Problem to solve - When you reach a picture, skip it, and retype every line below exactly.
Start of Block
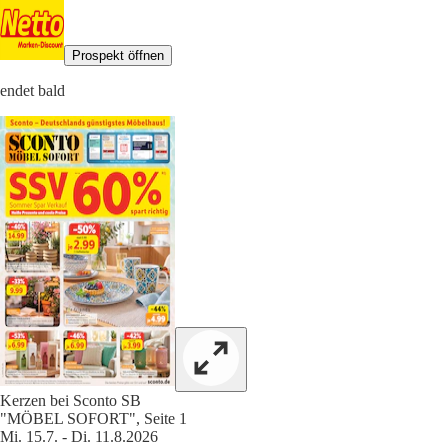
Prospekt öffnen
endet bald
Kerzen bei Sconto SB
"MÖBEL SOFORT", Seite 1
Mi. 15.7. - Di. 11.8.2026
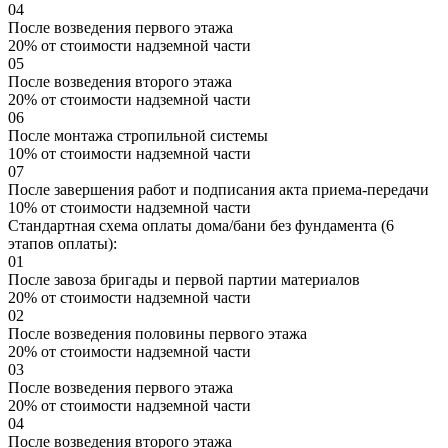
04
После возведения первого этажа
20% от стоимости надземной части
05
После возведения второго этажа
20% от стоимости надземной части
06
После монтажа стропильной системы
10% от стоимости надземной части
07
После завершения работ и подписания акта приема-передачи
10% от стоимости надземной части
Стандартная схема оплаты дома/бани без фундамента (6
этапов оплаты):
01
После завоза бригады и первой партии материалов
20% от стоимости надземной части
02
После возведения половины первого этажа
20% от стоимости надземной части
03
После возведения первого этажа
20% от стоимости надземной части
04
После возведения второго этажа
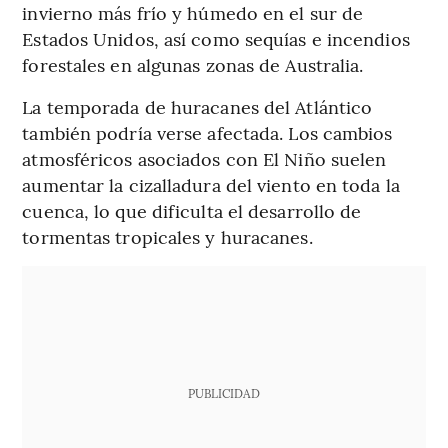
invierno más frío y húmedo en el sur de
Estados Unidos, así como sequías e incendios
forestales en algunas zonas de Australia.
La temporada de huracanes del Atlántico
también podría verse afectada. Los cambios
atmosféricos asociados con El Niño suelen
aumentar la cizalladura del viento en toda la
cuenca, lo que dificulta el desarrollo de
tormentas tropicales y huracanes.
PUBLICIDAD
End of Block
Exercise output -
Prospekt öffnen
endet bald
Kerzen bei Sconto SB
"MÖBEL SOFORT", Seite 1
Mi. 15.7. - Di. 11.8.2026
04
После возведения первого этажа
20% от стоимости надземной части
05
После возведения второго этажа
20% от стоимости надземной части
06
После монтажа стропильной системы
10% от стоимости надземной части
07
После завершения работ и подписания акта приема-передачи
10% от стоимости надземной части
Стандартная схема оплаты дома/бани без фундамента (6
этапов оплаты):
01
После завоза бригады и первой партии материалов
20% от стоимости надземной части
02
После возведения половины первого этажа
20% от стоимости надземной части
03
После возведения первого этажа
20% от стоимости надземной части
04
После возведения второго этажа
invierno más frío y húmedo en el sur de
Estados Unidos, así como sequías e incendios
forestales en algunas zonas de Australia.
La temporada de huracanes del Atlántico
también podría verse afectada. Los cambios
atmosféricos asociados con El Niño suelen
aumentar la cizalladura del viento en toda la
cuenca, lo que dificulta el desarrollo de
tormentas tropicales y huracanes.
PUBLICIDAD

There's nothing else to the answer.